Certa, porque o agravo em execução, sem procedimento próprio na LEP, segue o rito do recurso em sentido estrito.
- B)do recurso de apelação.
Errada, porque não se aplica o rito da apelação ao agravo em execução.
- C)do agravo regimental.
Errada, porque agravo regimental é recurso interno de tribunal e não é o modelo adotado na execução penal.
- D)do agravo de instrumento no processo civil, por analogia.

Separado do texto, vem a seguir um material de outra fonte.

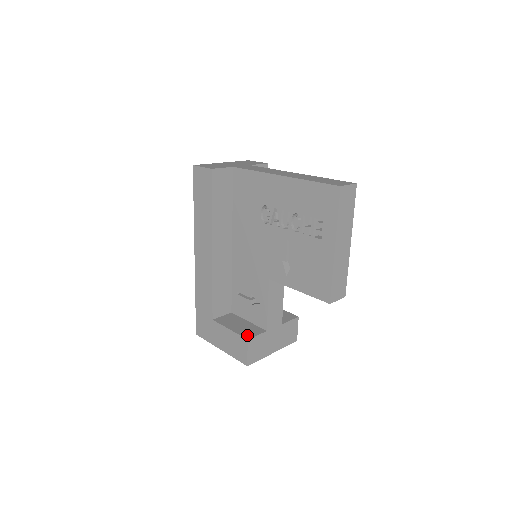
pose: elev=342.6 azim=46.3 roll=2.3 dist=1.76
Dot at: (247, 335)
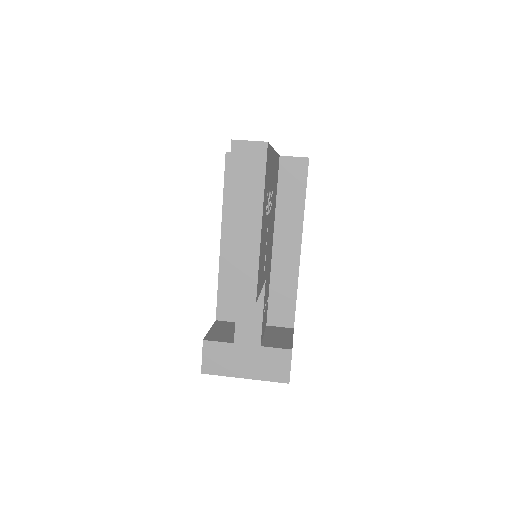
Dot at: (210, 337)
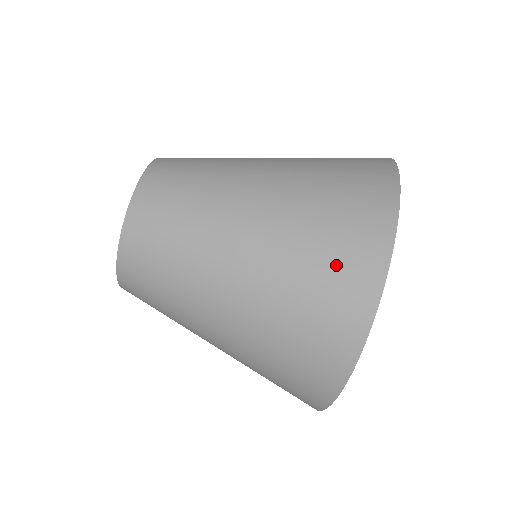
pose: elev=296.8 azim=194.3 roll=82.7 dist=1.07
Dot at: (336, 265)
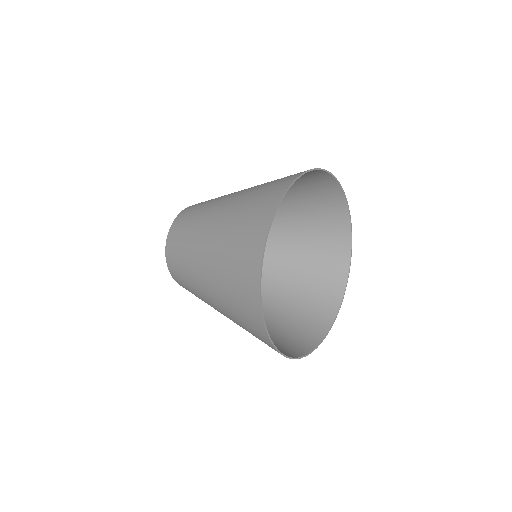
Dot at: (243, 246)
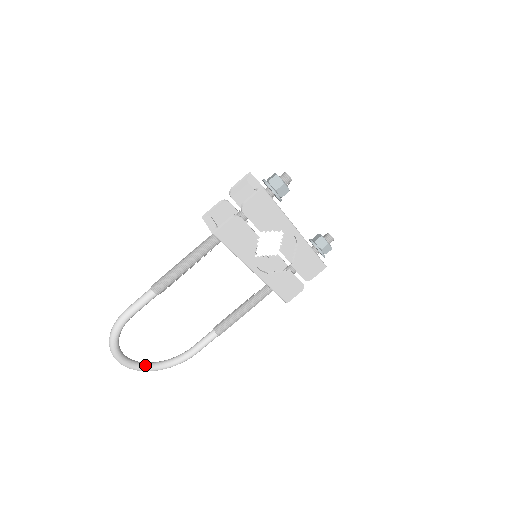
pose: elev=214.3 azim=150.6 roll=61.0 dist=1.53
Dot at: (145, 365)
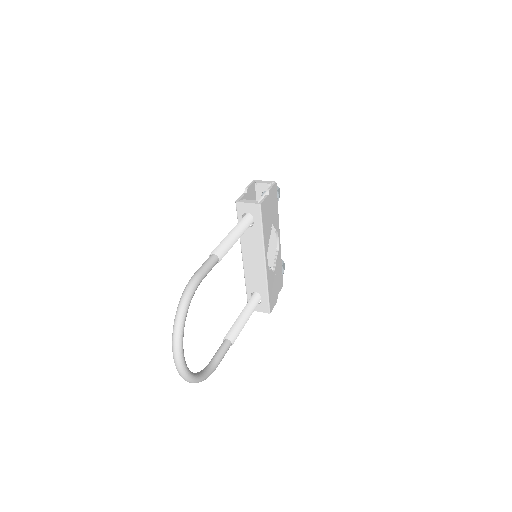
Dot at: (188, 369)
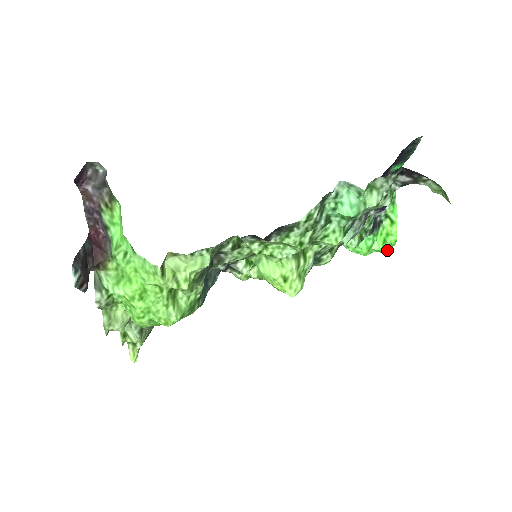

Errada, porque não se utiliza por analogia o agravo de instrumento do processo civil; a orientação consolidada é a do RESE.
Gabarito: A
Na Lei de Execução Penal, o recurso cabível contra as decisões do juiz da execução é o agravo em execução, previsto no art. 197 da LEP. O detalhe que cai muito em prova é que a lei não trouxe o procedimento nem o prazo desse agravo, então a solução veio da prática forense e da jurisprudência. Hoje, prevalece que o agravo em execução deve seguir o rito do recurso em sentido estrito. Em outras palavras: mesmo não sendo tecnicamente um RESE, ele pega emprestado esse procedimento, inclusive com o prazo de 5 dias, entendimento consolidado na jurisprudência e na doutrina majoritária. Por isso, a alternativa A está correta. A banca quer que voce reconheça essa “ponte” processual: a LEP manda para o agravo, mas como o detalhe procedimental ficou em aberto, aplica-se o modelo do RESE por compatibilidade. É uma questão clássica de concurso: a lei dá o nome do recurso, mas o rito vem da integração jurisprudencial. Então, ao ver execução penal + agravo + ausência de regra de procedimento, pense logo em rito do RESE.